WRITTEN TASK
Although the entries contain pictures, write out only their text, exactly as it stands.

● ● ● ●

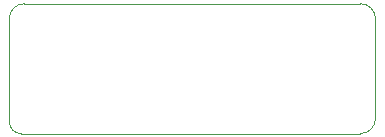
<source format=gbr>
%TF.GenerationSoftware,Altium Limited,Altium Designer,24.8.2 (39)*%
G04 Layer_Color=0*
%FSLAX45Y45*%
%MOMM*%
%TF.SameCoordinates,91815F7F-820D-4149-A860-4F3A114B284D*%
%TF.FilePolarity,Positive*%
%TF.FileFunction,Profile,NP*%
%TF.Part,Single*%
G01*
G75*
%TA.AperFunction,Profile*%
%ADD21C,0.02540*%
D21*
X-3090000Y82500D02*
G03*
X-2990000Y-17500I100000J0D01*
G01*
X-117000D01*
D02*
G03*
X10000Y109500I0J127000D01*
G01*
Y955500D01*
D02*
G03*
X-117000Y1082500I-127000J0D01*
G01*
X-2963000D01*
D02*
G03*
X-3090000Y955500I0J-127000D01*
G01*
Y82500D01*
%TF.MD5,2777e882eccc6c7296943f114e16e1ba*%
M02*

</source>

● ● ● ●

REPLY TO THE EXERCISE
<source format=gbr>
%TF.GenerationSoftware,Altium Limited,Altium Designer,24.8.2 (39)*%
G04 Layer_Color=0*
%FSLAX45Y45*%
%MOMM*%
%TF.SameCoordinates,91815F7F-820D-4149-A860-4F3A114B284D*%
%TF.FilePolarity,Positive*%
%TF.FileFunction,Profile,NP*%
%TF.Part,Single*%
G01*
G75*
%TA.AperFunction,Profile*%
%ADD21C,0.02540*%
D21*
X-3090000Y82500D02*
G03*
X-2990000Y-17500I100000J0D01*
G01*
X-117000D01*
D02*
G03*
X10000Y109500I0J127000D01*
G01*
Y955500D01*
D02*
G03*
X-117000Y1082500I-127000J0D01*
G01*
X-2963000D01*
D02*
G03*
X-3090000Y955500I0J-127000D01*
G01*
Y82500D01*
%TF.MD5,2777e882eccc6c7296943f114e16e1ba*%
M02*

</source>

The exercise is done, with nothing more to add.